(WORKING DATA)
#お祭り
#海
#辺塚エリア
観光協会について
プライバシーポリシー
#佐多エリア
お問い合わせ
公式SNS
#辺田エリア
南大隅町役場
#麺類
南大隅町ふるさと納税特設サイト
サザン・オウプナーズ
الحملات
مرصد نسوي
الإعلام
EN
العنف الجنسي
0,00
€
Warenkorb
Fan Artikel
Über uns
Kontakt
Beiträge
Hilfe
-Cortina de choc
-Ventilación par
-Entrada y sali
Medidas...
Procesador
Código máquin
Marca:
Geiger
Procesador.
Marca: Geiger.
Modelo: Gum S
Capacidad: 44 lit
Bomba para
(End WORKING DATA)
(WORKING DATA)
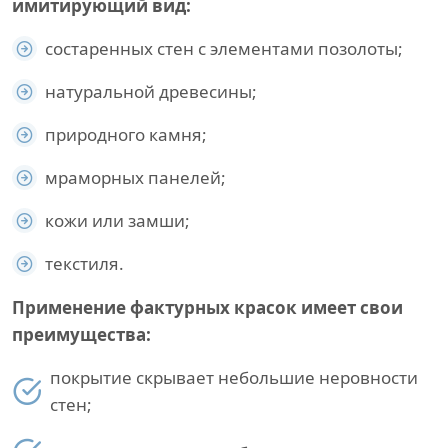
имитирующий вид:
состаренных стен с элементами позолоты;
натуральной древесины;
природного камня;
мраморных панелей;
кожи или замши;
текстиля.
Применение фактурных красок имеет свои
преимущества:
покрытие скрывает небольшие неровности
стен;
(End WORKING DATA)
**TASK DIRECTIONS**
Could you return all lines from the data above that contain the string "стен"?

**RESULT FOR THIS TASK**
состаренных стен с элементами позолоты;
стен;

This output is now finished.